The June 11, 2002 report on crime says, "A way must be found to engage civil society on the basis of its own self-interest and participation." The report noted that previous initiatives and policies had failed because, among other things, the "communities were not fully engaged; there was little investment in people; the failure of policy makers and implementers to walk the talk; failure to hold the gains; and "Chasing 'the useful many' instead of concentrating on 'the vital few' causes of crime."

The vital few causes of crime and violence in the society which the report identified were:

Excess in policing that breaks down trust by citizens in those who are sworn to uphold the law and leaves a sense among segments of the society that they must look elsewhere for their protection and for their 'justice'.

Political tribalism that leads people to be overly dependent on their elected officials.

The emergence of leadership in some communities that has its roots in political tribalism and the drug culture; and which effectively undermines the traditional leadership to be found in community institutions.

Protracted economic hardships which deny citizens the opportunity of a livelihood, take away their independence of action and make them targets for crime and violence.

Centralisation of authority and power that leaves communities without the knowledge, know-how and legislative arrangements to resolve their own disputes and problems and makes them vulnerable to discrimination and indifferent treatment or service by the bureaucracy.

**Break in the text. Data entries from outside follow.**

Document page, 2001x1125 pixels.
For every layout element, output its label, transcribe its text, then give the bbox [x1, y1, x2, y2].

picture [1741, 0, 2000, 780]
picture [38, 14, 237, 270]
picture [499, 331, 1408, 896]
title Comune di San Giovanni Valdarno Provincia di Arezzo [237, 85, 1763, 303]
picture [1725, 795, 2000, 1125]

FIGHTING CRIME EFFECTIVELY

We can't solve crime overnight but there are a number of things we can do. We can speed up the legislative process to bring the urgently needed legislation which both the Prime Minister and Minister of National security have spoken about. We can give the police force the vehicles, arms and equipment needed to effectively fight crime. We can increase the numbers in the Jamaica Constabulary Force. We can step up our intelligence work, our work in protecting our ports, in harnessing the best international assistance in intelligence-gathering, institutional strengthening, training and co-operation in smashing the criminal network.

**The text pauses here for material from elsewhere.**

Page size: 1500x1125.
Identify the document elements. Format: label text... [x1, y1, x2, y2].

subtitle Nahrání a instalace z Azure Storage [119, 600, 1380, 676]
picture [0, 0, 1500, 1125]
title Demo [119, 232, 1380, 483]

We have critical work to do with the civil society organisations working with our youth and various segments of the adult population. We have to look critically to values and attitudes. We have to enlist the support of the music fraternity in the crime-fighting effort ­ that is crucial link. There are things which can and must do. And we must not foreclose on any option before we discuss it thoroughly and non-emotionally.

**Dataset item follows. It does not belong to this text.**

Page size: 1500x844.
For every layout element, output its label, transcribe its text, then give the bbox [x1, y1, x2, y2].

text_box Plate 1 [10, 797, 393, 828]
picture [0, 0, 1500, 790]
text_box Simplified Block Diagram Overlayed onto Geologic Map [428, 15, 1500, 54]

We must also take seriously, for example, Don Robotham's proposal for detention without trial. I know I have lost the powerful human rights lobby on this and set up myself for attack on the most powerful and influential talk shows in the country. We must not wage intellectual terrorism on those who espouse unpopular, "unsanctified" opinions. We must not do the equivalent of burning witches at the stake for espousing heretical ideas like taking away the civil rights of some people to contain a monstrous evil. Yes, we must be careful, and yes, remind us of the dangers. That is why Robotham has called for civil society oversight of this procedure. But don't ridicule and lampoon a person like Don Robotham just because he has rejected the human rights orthodoxy and dogma.

WHOSE RIGHTS?

I ask the vocal human rights lobby so influential in the Jamaican media: Must we continue to allow the big fish to get away just because the force of their criminality leaves potential witnesses scared to death to testify against them and because they can afford the most high-priced lawyers to get them off any charge? How will people give information to the police to put away dangerous terrorists when these terrorists control communities and have the power of life and death in their hands?

Yes, we run the risk of abuses but in an imperfect world we have to make judgment calls. Are you in the human rights lobby prepared to have a serious debate as to whether a nation like this, threatened with disintegration and chaos, is better off allowing the big fish to get away while the rest of us are being swallowed up by criminal sharks? Are you in the human rights lobby prepared to think outside of your box?